WHAT IS REQUIRED: Which lines of the entries contain the string "font"? Please find them and copy them.

(RECORDS FOR THE EXERCISE Opens)

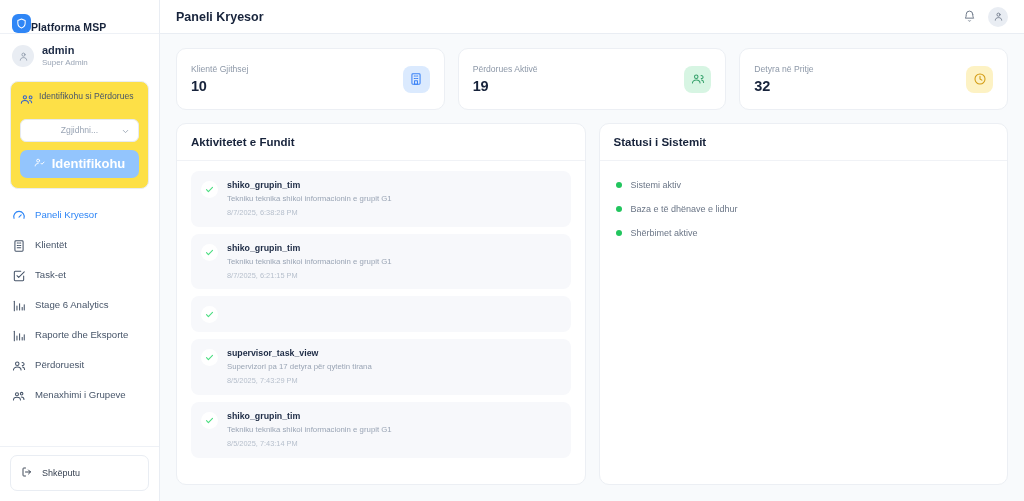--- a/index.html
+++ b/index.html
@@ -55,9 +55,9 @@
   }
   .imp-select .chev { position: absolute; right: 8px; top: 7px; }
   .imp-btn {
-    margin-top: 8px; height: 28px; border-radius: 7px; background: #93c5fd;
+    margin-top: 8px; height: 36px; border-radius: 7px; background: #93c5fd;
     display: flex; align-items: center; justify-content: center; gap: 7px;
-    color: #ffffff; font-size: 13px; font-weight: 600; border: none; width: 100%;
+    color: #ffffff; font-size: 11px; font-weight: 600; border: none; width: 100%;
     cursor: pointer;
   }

(RECORDS FOR THE EXERCISE Closes)

ANSWER SPACE:
-    color: #ffffff; font-size: 13px; font-weight: 600; border: none; width: 100%;
+    color: #ffffff; font-size: 11px; font-weight: 600; border: none; width: 100%;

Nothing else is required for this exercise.